Stylometry uses computational analysis to identify authorial 'style' by measuring linguistic features (word frequencies, sentence length, punctuation patterns) across texts. Stylometric methods can solve attribution problems, identify ghostwriting, and reveal patterns invisible to close reading. In comparative literature, stylometry enables large-scale analysis of stylistic variation across languages, periods, and traditions. However, stylometry raises philosophical questions: Can style be meaningfully quantified? What is hidden when literature becomes numerical data?
Run stylometric analysis on a corpus of texts and interpret the results. Compare algorithmic findings with interpretive readings. Consider what stylometric evidence supports and what it obscures.
That stylometry reveals objective truth about texts. Stylometric measures are interpretive choices (which features to measure?), and their meaning depends on theoretical framing. Quantification doesn't ensure objectivity.
You know from Moretti's distant reading that literary scholarship can operate on large corpora rather than individual texts, using aggregation to reveal patterns invisible to close reading. Stylometry is one of the most developed quantitative methods within this tradition, and it applies a specific wager: that authors leave measurable traces in the surface features of their prose — word frequencies, function word distributions, sentence length patterns, punctuation habits — and that these traces are stable enough to identify authorship even when content varies. The analogy is forensic: just as handwriting has distinctive features even when the message changes, writing style carries authorial fingerprints.
The best-known application is authorship attribution: determining who wrote a disputed or anonymous text. The Federalist Papers case is canonical — statistical analysis of function word frequencies (words like "the," "of," "by") supported the attribution of disputed papers to Madison rather than Hamilton, because function words are largely unconscious and therefore harder to fake than content words. The technique has been applied to Shakespeare's collaborators, Elena Ferrante's identity, and the detection of ghostwritten books. The insight is that style is not just what you consciously choose to say — it is also the unconscious rhythms of how you say it.
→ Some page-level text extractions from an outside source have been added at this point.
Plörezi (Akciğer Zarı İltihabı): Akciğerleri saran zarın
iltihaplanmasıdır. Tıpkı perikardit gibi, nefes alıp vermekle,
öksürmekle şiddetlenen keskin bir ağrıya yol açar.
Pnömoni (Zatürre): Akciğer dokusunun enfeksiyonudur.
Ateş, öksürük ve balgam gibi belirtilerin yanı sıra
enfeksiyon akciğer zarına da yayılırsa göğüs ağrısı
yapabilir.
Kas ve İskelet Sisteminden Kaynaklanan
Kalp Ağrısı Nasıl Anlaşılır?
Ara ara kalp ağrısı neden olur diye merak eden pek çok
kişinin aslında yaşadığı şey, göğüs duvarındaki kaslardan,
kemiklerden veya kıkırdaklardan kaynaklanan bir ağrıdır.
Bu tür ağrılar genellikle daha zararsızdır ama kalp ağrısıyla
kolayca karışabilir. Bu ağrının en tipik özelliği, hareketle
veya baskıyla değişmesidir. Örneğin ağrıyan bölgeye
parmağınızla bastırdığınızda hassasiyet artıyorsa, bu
Stylometry raises immediate philosophical questions that any serious practitioner must engage. What features to measure? Choosing word frequency over sentence rhythm, or including punctuation versus ignoring it, are not neutral decisions — they encode assumptions about what constitutes "style." Different feature sets can yield different authorship conclusions for the same texts. Stylometric analysis is therefore not the mechanical production of truth; it is a series of interpretive choices about what counts as evidence, followed by computation, followed by more interpretation of what the numbers mean. Quantification does not remove the interpreter — it embeds the interpreter's assumptions in the algorithm.
The deeper question is: what is "style" when made computational? Close reading assumes that style is meaningful — Hemingway's short sentences carry thematic weight, Faulkner's long ones enact consciousness. Stylometry treats style as a byproduct of cognitive habit, largely unconscious and content-independent. These are genuinely different theories of what literary style is and does. The most sophisticated work in the field holds both: using computational methods to identify large-scale patterns and then returning to close reading to interpret what those patterns mean. The numbers answer "who?" and point toward "what pattern?"; interpretation answers "so what?" Distance and close reading are not rivals — they are sequential tools, each doing what the other cannot.